Para além dos objetivos da expansão lusitana, a língua portuguesa foi largamente difundida, sendo na atualidade, a língua oficial em oito países de quatro continentes: Angola, Brasil, Cabo Verde, Guiné Bissau, Moçambique, Portugal, São Tomé e Príncipe e Timor Leste. O resultado dessa difusão é um número significante de falantes de português pelo mundo, e uma consequente organização dos mesmos, com a criação da Comunidade dos Países de Língua Portuguesa (CPLP), em 1996, com o intuito de uniformizar e difundir a língua através da cooperação e do intercâmbio cultural entre os países membros.
Atualmente, "a doce língua", assim chamada pelo romancista espanhol Miguel de Cervantes, possui aproximadamente 240 milhões de falantes nativos e é a quinta língua mais falada no mundo segundo a Agência de Notícias de Portugal. Outro dado interessante é a estimativa fornecida pelo site de estatísticas mundiais da Internet, o Internet World Stats que revela o português como o sexto idioma mais utilizado na rede mundial de computadores, com 73 milhões de usuários, o que mostra a considerável posição da nossa língua no âmbito mundial.

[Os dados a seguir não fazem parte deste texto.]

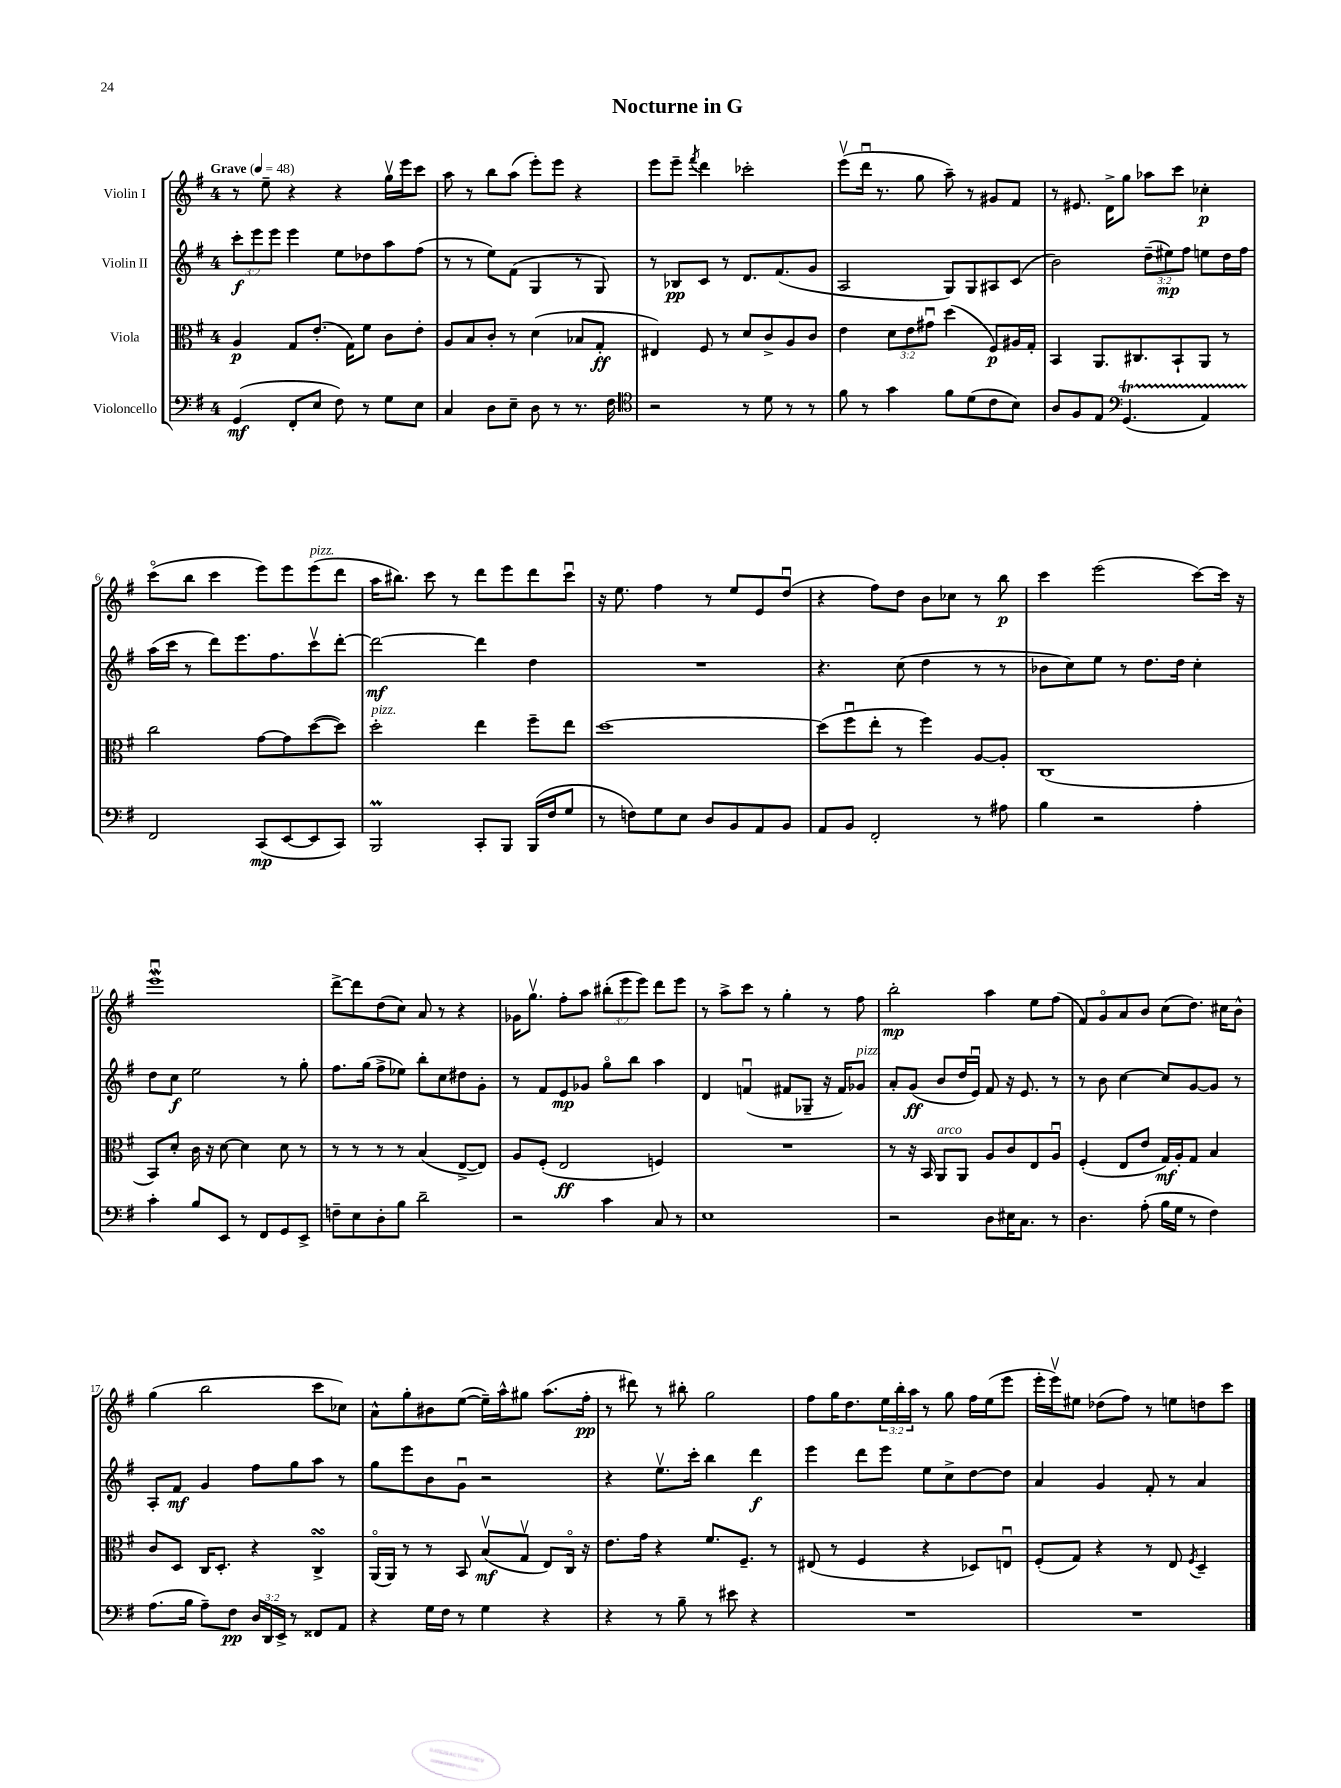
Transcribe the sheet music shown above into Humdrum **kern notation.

**kern	**kern	**kern	**kern
*staff4	*staff3	*staff2	*staff1
*clefF4	*clefC3	*clefG2	*clefG2
*k[f#]	*k[f#]	*k[f#]	*k[f#]
*M4/4	*M4/4	*M4/4	*M4/4
*MM48	*MM48	*MM48	*MM48
(4GG/	4A/	12ccc'\L	8r
.	.	12eee\	.
.	.	.	8ee~\
.	.	12eee\J	.
8FF#'/L	8G/L	4eee\	4r
8E/J	(8.e'/J	.	.
8F#\)	.	8ee\L	4r
.	16G\LK)	.	.
8r	8f#\J	8dd-\	.
8G\L	8c\L	8aa\	16ggv\LL
.	.	.	16eee\J
8E\J	8e'\J	(8ff#\J	8ccc\J
=	=	=	=
4C/	8A/L	8r	8aa\
.	8B/	8r	8r
8D\L	8c'/J	8ee\L)	8bb\L
8E~\J	8r	(8f#\J	(8aa\J
8D\	(4d\	4G/	8eee'\L)
8r	.	.	8eee\J
8.r	8B-/L	8r	4r
.	8G'/J	8G/)	.
16F#\	.	.	.
=	=	=	=
*clefC4	*	*	*
2r	4E#/)	8r	8eee\L
.	.	8B-/L	8eee~\J
.	.	.	8qfff#/
.	8F#/	8c/J	4ddd\
.	8r	8r	.
8r	8d/L	8.d/L	2ccc-'\
8d\	8c^/	.	.
.	.	(8.f#/	.
8r	8A/	.	.
8r	8c/J	8g/J	.
=	=	=	=
8f#\	4e\	2A/	(8eeev\L
8r	.	.	16dddu\Jk
.	.	.	8.r
4g\	12d\L	.	.
.	12e\	.	.
.	.	.	8gg\
.	12g#u\J	.	.
8f#\L	(4dd\	8G/L)	8aa~\)
(8d\	.	8G/	8r
8c\	8F#/L)	8A#/	8g#/L
8B\J)	16A#/L	(8c/J	8f#/J
.	16G'/JJ	.	.
=	=	=	=
8A/L	4BB/	2b\)	8r
8F#/	.	.	8.e#/
8E/J	8.AA/L	.	.
.	.	.	16d^\LK
*clefF4	*	*	*
(4.GG/	.	.	8gg\J
.	8.C#/	.	.
.	.	(12dd~\L	8aa-\L
.	.	12ee#\)	.
.	8BB`/	.	8ccc\J
.	.	12ff#\J	.
4AA/)	8AA/J	8ee\L	4cc-'\
.	8r	16dd\L	.
.	.	16ff#\JJ	.
=	=	=	=
2FF#/	2cc\	(16aa\LL	(8ccco\L
.	.	16ccc\JJ	.
.	.	8r	8bb\J
.	.	8ddd\L)	4ccc\
.	.	8.eee\	.
(8CC/L	[8g\L	.	8eee\L)
.	.	8.ff#\	.
[8EE/	8g\]	.	8eee\
8EE/]	([8dd\	8cccv\	(8eee\
8CC/J)	8dd\]J)	[8ddd'\J	8ddd\J
=	=	=	=
2BBB/	2dd'\	2ddd\_	16aa\LK
.	.	.	8.bb#\J)
.	.	.	8ccc\
.	.	.	8r
8CC'/L	4ee\	4ddd\]	8ddd\L
8BBB/J	.	.	8eee\
(16BBB/LL	8ff#~\L	4dd\	8ddd\
16F#/J	.	.	.
8G/J	8ee\J	.	8cccu\J
=	=	=	=
8r	[1dd	1r	16r
.	.	.	8.ee\
8F\L)	.	.	.
8G\	.	.	4ff#\
8E\J	.	.	.
8D/L	.	.	8r
8BB/	.	.	8ee/L
8AA/	.	.	8e/
8BB/J	.	.	(8ddu/J
=	=	=	=
8AA/L	(8dd\]L	4.r	4r
8BB/J	8ff#u\	.	.
2FF#'/	8ee'\J	.	8ff#\L)
.	8r	(8cc\	8dd\J
.	4ff#\)	4dd\	8b\L
.	.	.	8cc-\J
8r	[8A/L	8r	8r
8A#\	8A'/]J	8r	8bb\
=	=	=	=
4B\	(1C	8b-\L	4ccc\
.	.	8cc\)	.
2r	.	8ee\J	(2eee\
.	.	8r	.
.	.	8.dd\L	.
.	.	16dd\Jk	.
4A'\	.	4cc'\	[8ccc\L)
.	.	.	16ccc\]Jk
.	.	.	16r
=	=	=	=
4c'\	8BB/L)	8dd\L	1eeeu
.	8d'/J	8cc\J	.
8B/L	16c\	2ee\	.
.	16r	.	.
8EE/J	[8d\	.	.
8r	4d\]	.	.
8FF#/L	.	.	.
8GG/	8d\	8r	.
8EE^/J	8r	8gg'\	.
=	=	=	=
8F~\L	8r	8.ff#\L	[8ddd^\L
8E\	8r	.	8ddd\]
.	.	(16gg\Jk	.
8D'\	8r	8ff#^\L	(8dd\
8B\J	8r	8ee-\J)	8cc\J)
2d~\	(4B/	8bb'\L	8a/
.	.	8cc\	8r
.	[8E^/L	8dd#\	4r
.	8E/]J)	8g'\J	.
=	=	=	=
2r	8A/L	8r	16g-\LK
.	.	.	8.ggv\J
.	(8F#'/J	8f#/L	.
.	2E/	8e/	8ff#'\L
.	.	8g-/J	8aa\J
4c\	.	8ggo\L	(12bb#'\L
.	.	.	12eee\
.	.	8bb\J	.
.	.	.	12eee\J)
8C/	4F/)	4aa\	8ddd\L
8r	.	.	8eee\J
=	=	=	=
1E	1r	4d/	8r
.	.	.	8aa^\L
.	.	(4fu/	8ccc\J
.	.	.	8r
.	.	8f#/L	4gg'\
.	.	8G-~/J	.
.	.	16r	8r
.	.	16f#/LK)	.
.	.	8g-/J	8ff#\
=	=	=	=
2r	8r	8a'/L	2bb'\
.	16r	(8g/J	.
.	16BB/	.	.
.	8AA/L	8b/L	.
.	8AA/J	16dd/L	.
.	.	16eu/JJ)	.
8D\L	8A/L	8f#/	4aa\
16E#\K	8c/	16r	.
8.C\J	.	8.e/	.
.	8E/	.	8ee\L
8r	8Au/J	8r	(8ff#\J
=	=	=	=
4.D\	(4F#'/	8r	8f#/L)
.	.	8b\	8go/
.	8E/L	[4cc\	8a/
(8A'\	8e/J	.	8b/J
16B\LL	16G/LL)	8cc/]L	(8cc\L
16G\JJ	16A'/J	.	.
8r	8G/J	[8g/	8.dd\J)
4F#\)	4B/	8g/]J	.
.	.	.	16cc#\LK
.	.	8r	8b^^\J
=	=	=	=
(8.A\L	8c/L	8A'/L	(4gg\
.	8D/J	8f#/J	.
16B\Jk	.	.	.
8A~\L)	16C/LK	4g/	2bb\
.	8.D'/J	.	.
8F#\J	.	.	.
24D/LL	4r	8ff#\L	.
24DD/	.	.	.
24EE^/JJ	.	.	.
8r	.	8gg\	.
8FF##/L	4C^/	8aa\J	8ccc\L
8AA/J	.	8r	8cc-\J)
=	=	=	=
4r	(16AAo/LL	8gg\L	8a^^\L
.	16AA/JJ)	.	.
.	8r	8eee\	8gg'\
16G\LL	8r	8b\	8b#\
16F#\JJ	.	.	.
8r	8BB/	8gu\J	([8ee\J
4G\	(8Bv/L	2r	16ee~\]LL)
.	.	.	16aa^^\J
.	8Gv/J	.	8gg#\J
4r	8E/L)	.	(8.aa\L
.	16Co/Jk	.	.
.	16r	.	16ff#'\Jk
=	=	=	=
4r	8.e\L	4r	8r
.	.	.	8ddd#\)
.	16g\Jk	.	.
8r	4r	8.eev\L	8r
8B~\	.	.	8bb#'\
.	.	16ccc'\Jk	.
8r	8.f#/L	4bb\	2gg\
8e#\	.	.	.
.	8.F#~/J	.	.
4r	.	4ddd\	.
.	8r	.	.
=	=	=	=
1r	(8E#/	4eee\	8ff#\L
.	8r	.	16gg\K
.	.	.	8.dd\
.	4F#/	8ddd\L	.
.	.	8eee\J	24ee\L
.	.	.	24bb'\
.	.	.	24aa\JJ
.	4r	8ee\L	8r
.	.	8cc^\	8gg\
.	8D-/L)	[8dd\	16ff#\LL
.	.	.	(16ee\J
.	8Eu/J	8dd\]J	8eee\J
=	=	=	=
1r	(8F#'/L	4a/	16eee'\LL
.	.	.	16eeev\J)
.	8G/J)	.	8ee#\J
.	4r	4g/	(8dd-\L
.	.	.	8ff#\J)
.	8r	8f#'/	8r
.	8E/	8r	8ee\L
.	8qF#/	.	.
.	4D~/	4a/	8dd\
.	.	.	8ccc\J
==	==	==	==
*-	*-	*-	*-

A língua portuguesa é fonte de inspiração para diversos poetas, não só brasileiros, mas também estrangeiros, como a brasileira naturalizada Clarice Lispector, que expressa sua admiração pelo português em versos: “Fiz da língua portuguesa a minha vida interior, o meu pensamento mais íntimo, usei-a para palavras de amor”. Essa língua abundante em poesia, tão retratada pelos poetas, é a mesma com que nos comunicamos em nosso cotidiano. E para visualizarmos melhor a riqueza desse idioma, é necessário que busquemos conhecer suas raízes históricas, sua expansão, a relação com outras culturas, sua característica dinâmica e poética e sua projeção no mundo enquanto língua oficial de um país em crescente ascensão econômica e política.
No livro do Desassossego, o heterônimo Bernardo Soares, do poeta e escritor português Fernando Pessoa, reproduz sua paixão pela língua através da frase "Minha pátria é a língua portuguesa", onde traduz com eloquência sua visão patriota. E é com esse mesmo entusiasmo que reverencio minha língua materna, rica em vocábulos, repleta de proparoxítonas, ambiguidades e redundâncias. Ela é a expressão plena da diversidade cultural do povo brasileiro, prova contundente de que a afirmação do poeta Olavo Bilac: “A última flor do Lácio”, é realmente uma herança inestimável.